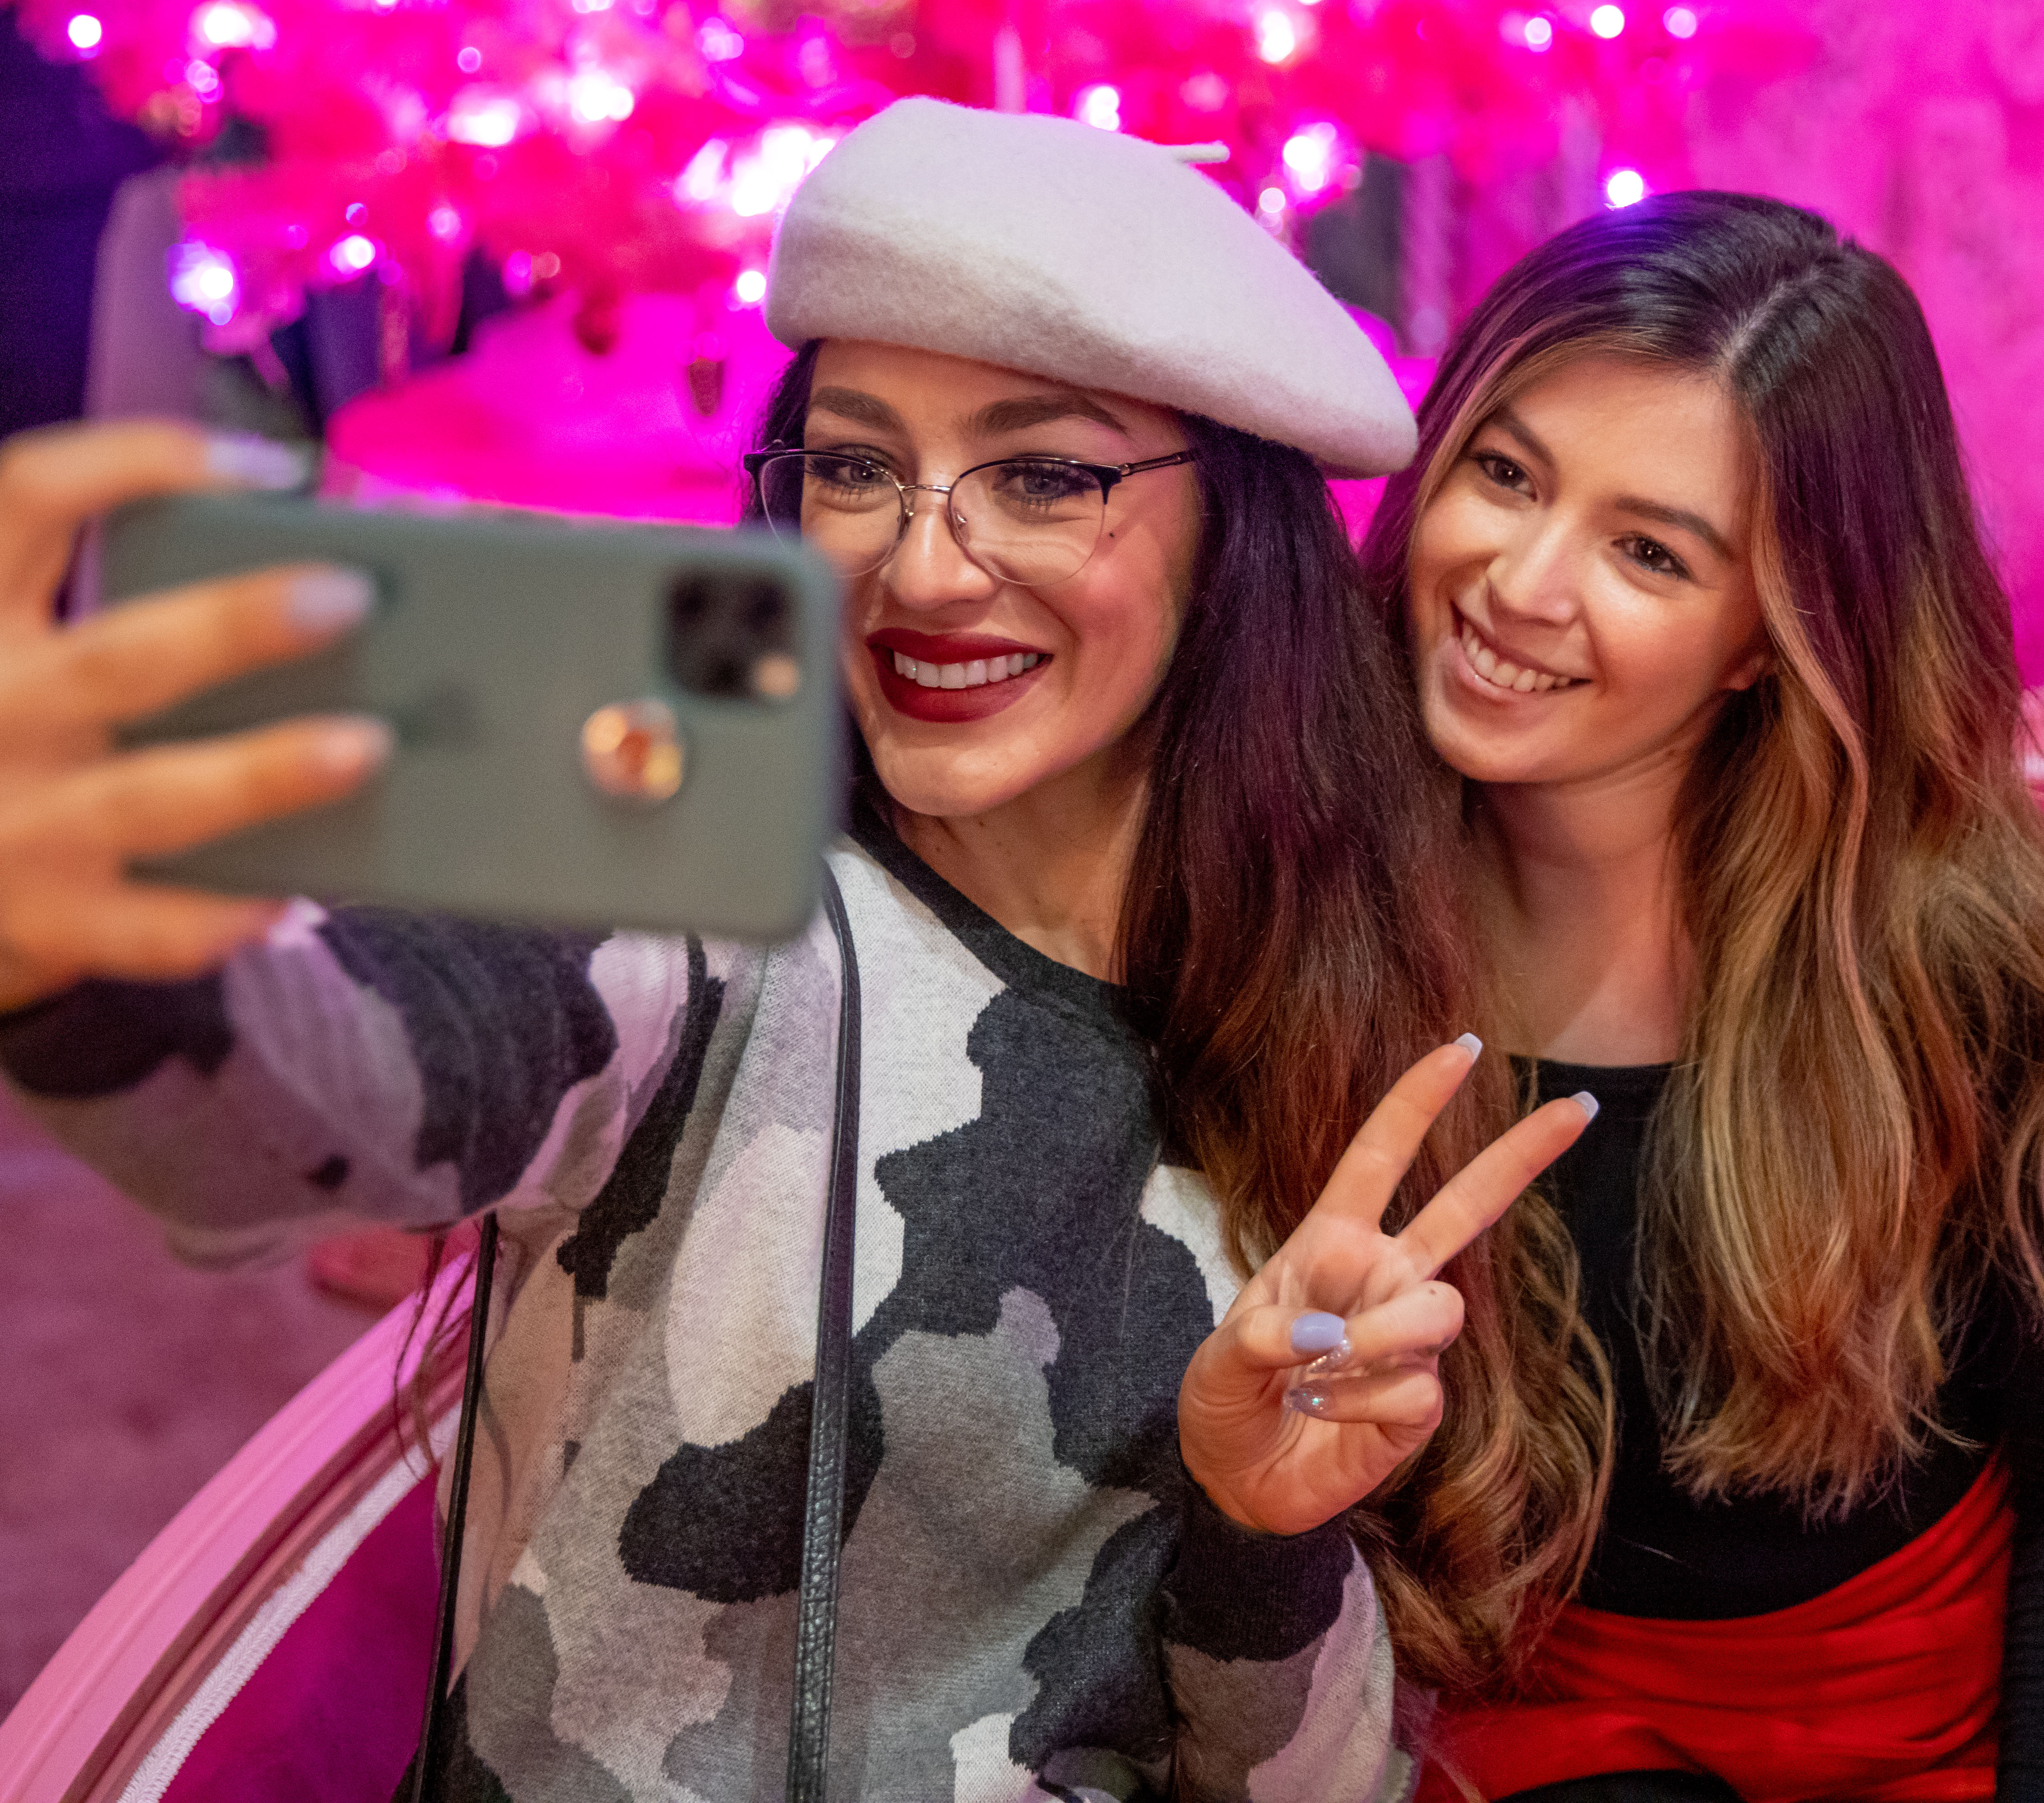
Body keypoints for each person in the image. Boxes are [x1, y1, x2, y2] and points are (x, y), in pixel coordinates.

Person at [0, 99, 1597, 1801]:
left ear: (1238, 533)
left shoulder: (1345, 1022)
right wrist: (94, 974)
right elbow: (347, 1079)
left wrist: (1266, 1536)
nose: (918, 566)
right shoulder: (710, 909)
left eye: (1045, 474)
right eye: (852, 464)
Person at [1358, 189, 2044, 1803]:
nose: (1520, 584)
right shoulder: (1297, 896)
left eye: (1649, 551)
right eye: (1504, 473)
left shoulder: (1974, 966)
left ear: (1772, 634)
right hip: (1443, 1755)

Task prompt —
Output all the material above exactly once more, leaving every picture out.

Expected output —
Body keypoints for each person in the image. Boxes are [x1, y1, x2, y2] and points are (x, y), in pixel coordinates.

Person at [0, 99, 1597, 1801]:
left ear: (1238, 533)
left shoulder: (1345, 1022)
right wrist: (94, 974)
right elbow: (347, 1079)
left wrist: (1266, 1536)
nose: (918, 566)
right shoulder: (710, 909)
left eye: (1045, 474)
right eye: (852, 464)
Person at [1358, 189, 2044, 1803]:
nose: (1520, 584)
right shoulder: (1297, 896)
left eye: (1649, 551)
right eye: (1504, 473)
left shoulder: (1974, 966)
left ear: (1772, 634)
right hip: (1443, 1755)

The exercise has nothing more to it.